⟨

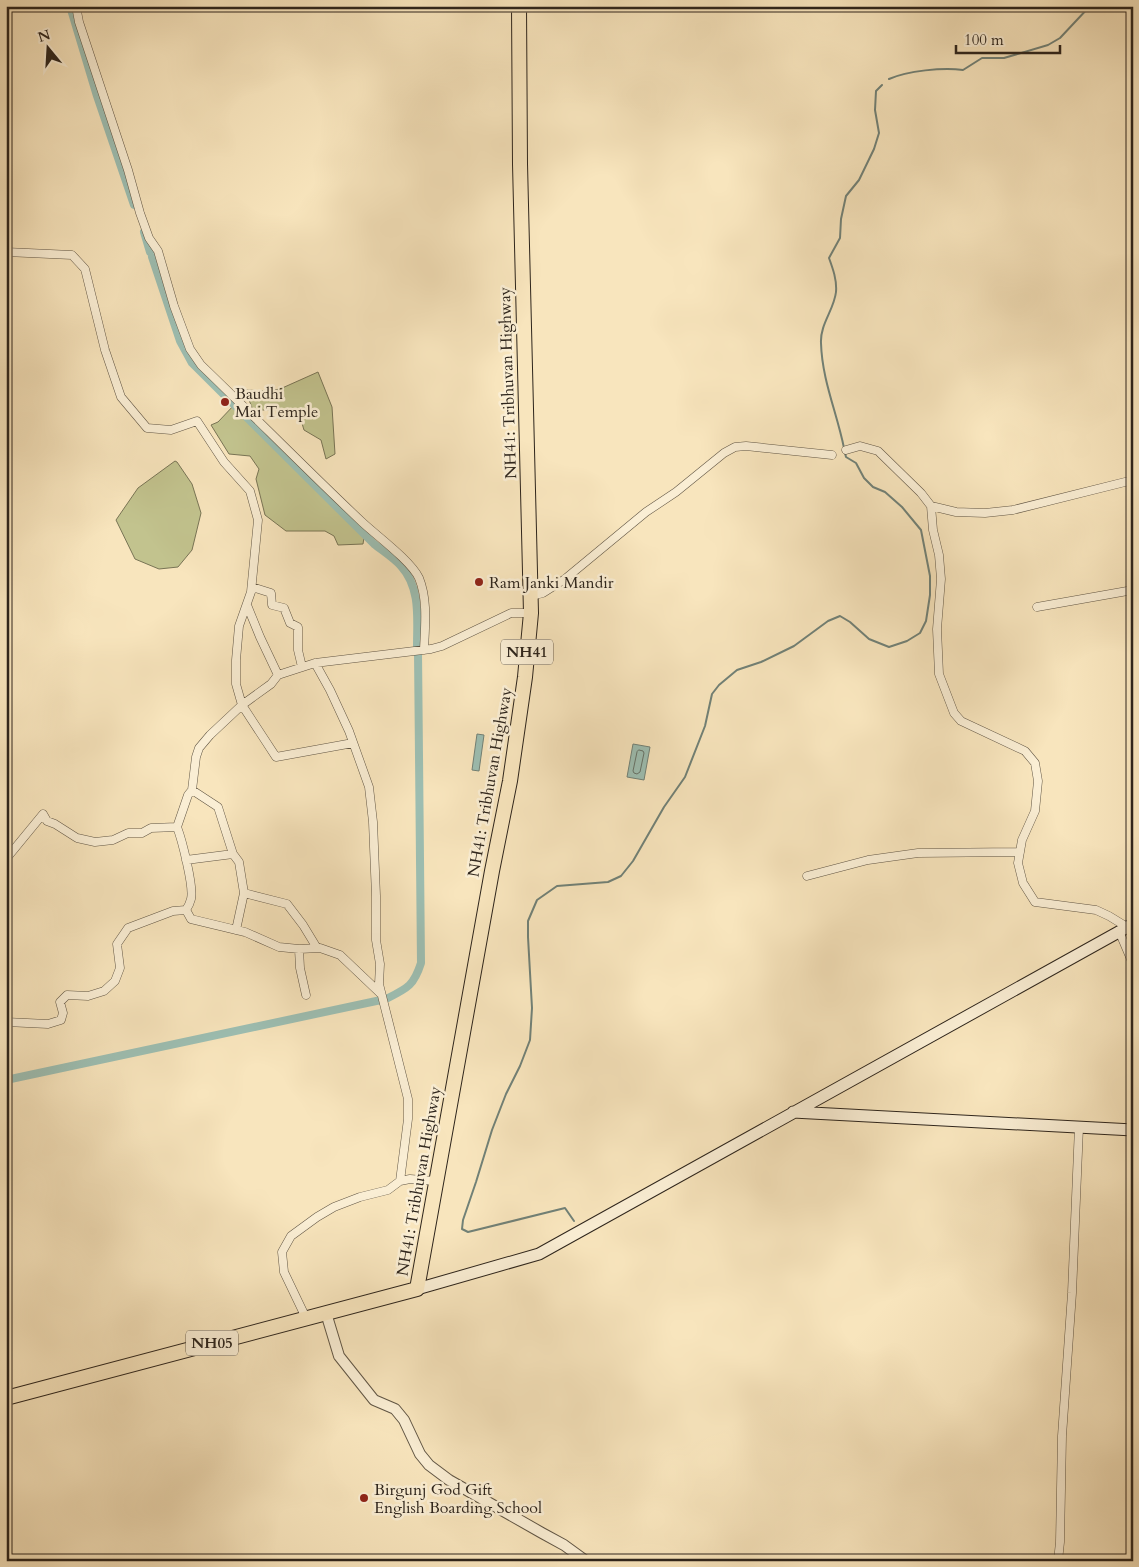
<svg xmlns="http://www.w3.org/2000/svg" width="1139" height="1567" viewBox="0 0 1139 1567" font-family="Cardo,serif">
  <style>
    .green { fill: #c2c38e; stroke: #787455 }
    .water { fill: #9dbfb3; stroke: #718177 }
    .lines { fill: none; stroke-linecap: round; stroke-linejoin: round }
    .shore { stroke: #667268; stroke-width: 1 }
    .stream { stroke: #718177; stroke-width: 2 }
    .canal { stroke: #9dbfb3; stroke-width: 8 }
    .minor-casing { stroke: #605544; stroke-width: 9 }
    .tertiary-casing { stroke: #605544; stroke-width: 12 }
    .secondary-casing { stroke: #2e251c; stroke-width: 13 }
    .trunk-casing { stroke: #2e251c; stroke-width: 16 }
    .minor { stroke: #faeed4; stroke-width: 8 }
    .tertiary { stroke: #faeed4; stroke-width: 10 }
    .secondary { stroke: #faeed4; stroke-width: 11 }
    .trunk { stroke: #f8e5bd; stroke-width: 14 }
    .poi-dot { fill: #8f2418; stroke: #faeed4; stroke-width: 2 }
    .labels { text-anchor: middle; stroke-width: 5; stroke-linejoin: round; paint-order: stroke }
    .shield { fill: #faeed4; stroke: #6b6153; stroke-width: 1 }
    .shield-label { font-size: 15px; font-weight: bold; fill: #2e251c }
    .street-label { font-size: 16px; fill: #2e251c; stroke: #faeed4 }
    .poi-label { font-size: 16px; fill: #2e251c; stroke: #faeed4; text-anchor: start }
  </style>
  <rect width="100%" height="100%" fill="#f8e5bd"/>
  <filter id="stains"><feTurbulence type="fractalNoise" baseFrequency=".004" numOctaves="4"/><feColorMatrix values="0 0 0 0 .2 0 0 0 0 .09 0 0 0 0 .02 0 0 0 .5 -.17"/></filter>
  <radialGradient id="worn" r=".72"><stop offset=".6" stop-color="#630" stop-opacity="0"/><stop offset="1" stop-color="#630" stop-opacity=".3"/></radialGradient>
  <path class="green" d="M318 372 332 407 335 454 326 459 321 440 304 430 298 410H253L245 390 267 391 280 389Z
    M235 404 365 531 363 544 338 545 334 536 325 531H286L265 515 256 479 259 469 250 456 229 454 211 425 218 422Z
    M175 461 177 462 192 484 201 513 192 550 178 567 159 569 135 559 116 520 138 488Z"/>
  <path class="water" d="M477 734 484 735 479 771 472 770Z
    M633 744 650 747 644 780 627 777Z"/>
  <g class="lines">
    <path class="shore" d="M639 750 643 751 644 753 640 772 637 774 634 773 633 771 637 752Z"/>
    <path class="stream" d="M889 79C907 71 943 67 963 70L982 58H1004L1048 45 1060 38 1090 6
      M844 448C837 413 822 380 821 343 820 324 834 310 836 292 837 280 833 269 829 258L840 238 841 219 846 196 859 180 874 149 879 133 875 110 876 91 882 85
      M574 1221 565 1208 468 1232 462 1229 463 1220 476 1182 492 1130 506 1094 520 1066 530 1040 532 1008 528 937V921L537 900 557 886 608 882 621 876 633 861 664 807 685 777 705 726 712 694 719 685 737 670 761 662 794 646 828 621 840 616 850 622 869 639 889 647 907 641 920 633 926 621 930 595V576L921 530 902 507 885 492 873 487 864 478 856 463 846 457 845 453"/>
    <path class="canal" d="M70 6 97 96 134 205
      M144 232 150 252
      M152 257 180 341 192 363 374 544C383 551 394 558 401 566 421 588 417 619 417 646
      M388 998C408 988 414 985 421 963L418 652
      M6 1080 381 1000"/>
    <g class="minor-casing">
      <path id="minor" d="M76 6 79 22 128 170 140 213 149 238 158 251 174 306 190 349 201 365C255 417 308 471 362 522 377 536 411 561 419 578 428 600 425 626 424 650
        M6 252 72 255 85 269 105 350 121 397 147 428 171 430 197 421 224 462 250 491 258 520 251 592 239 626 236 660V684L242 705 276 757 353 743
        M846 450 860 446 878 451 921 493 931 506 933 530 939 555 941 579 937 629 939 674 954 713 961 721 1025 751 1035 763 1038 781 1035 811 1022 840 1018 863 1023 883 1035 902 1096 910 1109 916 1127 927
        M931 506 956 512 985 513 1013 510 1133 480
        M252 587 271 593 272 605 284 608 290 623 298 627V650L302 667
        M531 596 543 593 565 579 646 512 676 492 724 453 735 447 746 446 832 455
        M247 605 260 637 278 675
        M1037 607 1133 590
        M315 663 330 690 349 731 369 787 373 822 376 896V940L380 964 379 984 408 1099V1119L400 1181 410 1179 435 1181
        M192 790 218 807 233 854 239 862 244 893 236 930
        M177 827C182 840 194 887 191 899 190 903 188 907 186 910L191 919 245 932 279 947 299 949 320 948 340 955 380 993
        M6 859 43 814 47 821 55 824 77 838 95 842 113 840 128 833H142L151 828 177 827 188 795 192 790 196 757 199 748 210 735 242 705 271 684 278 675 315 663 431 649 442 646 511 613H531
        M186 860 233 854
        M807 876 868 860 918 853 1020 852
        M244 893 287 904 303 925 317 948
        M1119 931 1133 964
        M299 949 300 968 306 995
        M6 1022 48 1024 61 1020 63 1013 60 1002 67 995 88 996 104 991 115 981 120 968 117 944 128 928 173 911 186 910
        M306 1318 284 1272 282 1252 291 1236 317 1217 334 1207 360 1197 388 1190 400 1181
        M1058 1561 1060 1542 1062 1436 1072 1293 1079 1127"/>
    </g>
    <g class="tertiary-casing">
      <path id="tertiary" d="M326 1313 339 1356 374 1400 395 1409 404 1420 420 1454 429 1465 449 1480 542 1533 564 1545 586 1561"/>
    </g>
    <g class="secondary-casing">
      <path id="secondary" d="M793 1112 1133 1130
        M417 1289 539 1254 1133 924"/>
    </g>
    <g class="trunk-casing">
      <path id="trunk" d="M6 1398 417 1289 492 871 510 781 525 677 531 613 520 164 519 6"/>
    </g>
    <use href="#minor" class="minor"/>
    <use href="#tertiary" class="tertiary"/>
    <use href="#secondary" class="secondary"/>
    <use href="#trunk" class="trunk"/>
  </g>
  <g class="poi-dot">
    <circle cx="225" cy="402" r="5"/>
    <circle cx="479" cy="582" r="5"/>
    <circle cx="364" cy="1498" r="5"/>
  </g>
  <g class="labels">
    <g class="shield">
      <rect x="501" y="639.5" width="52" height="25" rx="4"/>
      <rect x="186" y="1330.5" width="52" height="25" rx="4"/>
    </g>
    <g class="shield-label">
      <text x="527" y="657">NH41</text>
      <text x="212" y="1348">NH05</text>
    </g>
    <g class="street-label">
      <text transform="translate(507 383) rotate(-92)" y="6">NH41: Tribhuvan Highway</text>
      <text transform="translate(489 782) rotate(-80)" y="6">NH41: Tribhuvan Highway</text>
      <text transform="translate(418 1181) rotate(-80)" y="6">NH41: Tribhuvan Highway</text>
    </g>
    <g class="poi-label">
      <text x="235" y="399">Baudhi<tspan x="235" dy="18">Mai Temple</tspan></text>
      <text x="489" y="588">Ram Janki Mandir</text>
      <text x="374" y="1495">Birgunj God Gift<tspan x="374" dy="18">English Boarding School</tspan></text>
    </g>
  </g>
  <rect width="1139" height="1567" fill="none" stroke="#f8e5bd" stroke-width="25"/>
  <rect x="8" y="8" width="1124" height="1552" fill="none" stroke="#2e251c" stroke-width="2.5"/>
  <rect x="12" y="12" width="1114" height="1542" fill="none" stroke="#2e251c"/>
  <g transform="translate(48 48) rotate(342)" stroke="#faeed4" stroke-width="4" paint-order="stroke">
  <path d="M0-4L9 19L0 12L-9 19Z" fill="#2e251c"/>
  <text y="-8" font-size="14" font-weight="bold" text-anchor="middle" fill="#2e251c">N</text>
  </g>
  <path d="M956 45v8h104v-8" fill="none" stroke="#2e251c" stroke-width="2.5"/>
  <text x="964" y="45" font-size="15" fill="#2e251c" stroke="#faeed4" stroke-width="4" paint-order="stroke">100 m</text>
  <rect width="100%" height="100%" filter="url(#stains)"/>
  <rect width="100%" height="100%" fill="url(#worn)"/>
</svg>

⟩

(Task to carry out) Return a copy of each line in the records above that has "worn" in it.

(Answer for the task)
  <radialGradient id="worn" r=".72"><stop offset=".6" stop-color="#630" stop-opacity="0"/><stop offset="1" stop-color="#630" stop-opacity=".3"/></radialGradient>
  <rect width="100%" height="100%" fill="url(#worn)"/>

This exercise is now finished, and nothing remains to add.